Sunday, December 18, 2016

Saturday, December 17, 2016

When Christmas Colors Fade: Finding Joy in Moments

Not every Christmas is red and cozy. The vividness of the golds and greens can fade quickly to sienna when the moments of your life take an unexpected turn. Even the most stoic of believers in seasonal joy may see only grey in picture-perfect scenes when their life has been turned around.

We might ask ourselves, “What can we do to re-ignite the joy into the life of someone who has experienced sadness, grief or unexpected trauma during the holiday season?” The only answer to that question may be truly beyond our grasp. Life changing events are rarely cured quickly or managed with a few exchanges of yuletide spirit.

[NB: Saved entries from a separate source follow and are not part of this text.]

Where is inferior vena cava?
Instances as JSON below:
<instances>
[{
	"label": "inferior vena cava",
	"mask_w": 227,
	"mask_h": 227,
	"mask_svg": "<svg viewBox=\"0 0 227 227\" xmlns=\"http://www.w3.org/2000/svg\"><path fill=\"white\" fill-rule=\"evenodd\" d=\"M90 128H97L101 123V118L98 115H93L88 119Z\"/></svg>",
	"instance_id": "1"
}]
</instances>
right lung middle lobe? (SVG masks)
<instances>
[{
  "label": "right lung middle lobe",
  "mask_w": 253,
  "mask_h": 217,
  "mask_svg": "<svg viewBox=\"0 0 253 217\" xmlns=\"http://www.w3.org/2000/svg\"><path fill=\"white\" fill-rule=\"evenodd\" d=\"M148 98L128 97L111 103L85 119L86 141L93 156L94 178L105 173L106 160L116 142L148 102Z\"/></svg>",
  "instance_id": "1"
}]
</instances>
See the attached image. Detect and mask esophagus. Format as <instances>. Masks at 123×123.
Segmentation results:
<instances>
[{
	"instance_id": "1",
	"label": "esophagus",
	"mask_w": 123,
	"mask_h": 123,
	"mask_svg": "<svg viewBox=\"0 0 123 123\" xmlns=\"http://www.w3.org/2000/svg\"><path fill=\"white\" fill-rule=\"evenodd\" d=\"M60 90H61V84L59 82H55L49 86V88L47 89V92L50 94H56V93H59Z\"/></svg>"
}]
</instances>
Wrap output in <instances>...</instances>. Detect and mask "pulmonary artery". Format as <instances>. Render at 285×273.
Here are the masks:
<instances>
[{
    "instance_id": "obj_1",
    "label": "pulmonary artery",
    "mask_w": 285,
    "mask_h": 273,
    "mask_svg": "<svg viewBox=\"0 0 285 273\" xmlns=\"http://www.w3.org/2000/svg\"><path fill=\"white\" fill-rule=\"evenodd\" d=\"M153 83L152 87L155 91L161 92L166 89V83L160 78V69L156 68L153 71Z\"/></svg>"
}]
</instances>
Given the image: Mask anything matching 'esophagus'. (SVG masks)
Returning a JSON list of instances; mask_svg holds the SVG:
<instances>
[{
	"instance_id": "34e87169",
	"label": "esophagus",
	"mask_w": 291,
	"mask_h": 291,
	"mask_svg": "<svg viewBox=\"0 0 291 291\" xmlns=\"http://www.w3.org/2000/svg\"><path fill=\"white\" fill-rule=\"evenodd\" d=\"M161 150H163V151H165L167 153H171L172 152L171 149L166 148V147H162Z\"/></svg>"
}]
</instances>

While some of us sit snugly in front of a warm glowing fireplace with rich foamy cups of hot cocoa, others may be pacing the halls of an Emergency Room, searching a cold empty parking lot for a stray dollar bill, or enduring a heart-wrenching farewell to a loved one. While our world is bright and shiny, another’s world may be fading. 

The hard truth is we really don’t know what is going on in the lives of all the millions of faces we see flashing by us in our world. Reality is much more than a popular show on a television or a boastful social media post. Reality is what the humans behind the millions of faces we see are dealing with every day.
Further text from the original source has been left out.